EVIDENCE LAW

FALL 2011

 

 

 

Prieto v. State, 337 S.W.3d 918 (Tex. App.—Amarillo 2011)

 

Admissibility of Hearsay Statements of Sexual Assault Victim:  The defendant pled guilty to aggravated robbery but elected to have the jury assess his punishment.  The State offered evidence that the defendant had repeatedly sexually assaulted his adopted daughter.  The evidence of the sexual assaults was the testimony of a friend of the daughter in whom the daughter had confided, the testimony of the sexual assault nurse examiner (SANE nurse) who had examined and interviewed the daughter, and the testimony of the daughter herself.  On appeal, the defendant argued that the trial court had committed reversible error by admitting the hearsay testimony of the friend and the SANE nurse.

 

Testimony of the SANE Nurse: The SANE nurse testified to statements that the daughter made to her prior to her sexual assault examination.  The Court held that these statements were admissible pursuant to Rule 803(4), statements made for purpose of medical diagnosis or treatment. The Court stated that a statement was admissible under rule 803(4) if:  “(1) the declarant was aware that the statements were made for the purposes of medical diagnosis or treatment and that proper diagnosis or treatment depended on the veracity of the statement and (2) the particular statement offered is also “pertinent to treatment,” that is, it was reasonable for the health care provider to rely on the particular information in treating the declarant.”  The Court expressly rejected the defendant’s argument that the exception did not apply because a SANE nurse was merely a pro-prosecution witness, rather than someone who treated the child.  In so doing, the Court reaffirmed its decision in Sharp v.
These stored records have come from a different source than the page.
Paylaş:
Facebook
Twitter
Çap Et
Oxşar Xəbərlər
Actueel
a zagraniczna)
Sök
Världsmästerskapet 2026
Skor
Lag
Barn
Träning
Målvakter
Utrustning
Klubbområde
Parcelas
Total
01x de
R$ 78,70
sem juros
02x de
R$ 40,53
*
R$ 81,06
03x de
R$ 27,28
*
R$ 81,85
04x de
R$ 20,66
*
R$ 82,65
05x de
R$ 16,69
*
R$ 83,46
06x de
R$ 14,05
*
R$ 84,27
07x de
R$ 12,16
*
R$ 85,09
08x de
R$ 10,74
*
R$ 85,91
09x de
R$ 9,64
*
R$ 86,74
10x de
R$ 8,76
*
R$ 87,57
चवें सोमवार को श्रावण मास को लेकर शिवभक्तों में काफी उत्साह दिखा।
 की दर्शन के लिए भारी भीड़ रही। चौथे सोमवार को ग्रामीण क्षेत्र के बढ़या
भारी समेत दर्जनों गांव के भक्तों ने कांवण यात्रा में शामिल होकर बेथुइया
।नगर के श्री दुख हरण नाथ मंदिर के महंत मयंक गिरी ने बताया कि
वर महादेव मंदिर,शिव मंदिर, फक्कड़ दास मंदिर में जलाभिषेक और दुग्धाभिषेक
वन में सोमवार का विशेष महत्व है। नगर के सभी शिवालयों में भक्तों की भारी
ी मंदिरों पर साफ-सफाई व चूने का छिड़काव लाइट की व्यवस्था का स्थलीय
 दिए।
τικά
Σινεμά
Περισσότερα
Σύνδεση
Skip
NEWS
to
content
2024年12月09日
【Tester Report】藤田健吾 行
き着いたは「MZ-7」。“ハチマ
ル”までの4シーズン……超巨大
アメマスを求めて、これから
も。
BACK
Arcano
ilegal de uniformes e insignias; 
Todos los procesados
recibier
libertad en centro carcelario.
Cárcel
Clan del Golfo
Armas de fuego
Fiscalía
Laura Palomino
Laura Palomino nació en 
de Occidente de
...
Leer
State, 210 S.W.3d 835, 839 (Tex. App.—Amarillo 2006, no pet.).

 

Testimony of the Friend:  As to the friend’s testimony as to what the daughter told her about the sexual assaults, the State conceded that this testimony was hearsay.  The State further conceded that the friend’s testimony did not meet the “outcry” exception because the State did not provide notice of their intent to call the friend as such a witness and that she would not qualify as such a witness in any event because the friend was not an adult at the time of the outcry. See Tex. Code Crim. Proc. Art 38.072. The Court agreed that the testimony was erroneously admitted but held that its admission did not require reversal because it was merely cumulative of the evidence provided by the SANE nurse and the daughter herself.

  

 

Carlson v. State, W.L. 649682; LEXIS 1227 (Tex. App.—Houston [1st Dist.] 2011)

 

Admissibility of Stolen Property Against Criminal Defendant:  The defendant was convicted of knowingly authorizing the sexual performance of a child after videotaping an underage girl performing sex acts.  On appeal, the defendant argued that the trial court committed error by admitting videotapes of the underage female victim because the victim stole the videotapes from the defendant’s attic.  Article 18.23 of the Texas Code of Criminal Procedure generally prohibited the admission of evidence secured by theft.  The Court concluded, however, that, because the child victim could not consent to distribution of her own nude images, the victim owned the images she took from the home (a home she had permission to enter) and therefore did not commit a theft.  The Court also pointed out that Code of Criminal Procedure did not make inadmissible items taken for the purpose of turning them over to law enforcement and that the victim had turned over the videotapes to law enforcement within 48 hours of removing them from the house.  Thus, even if what she had done constituted a theft, the Code did not require its exclusion.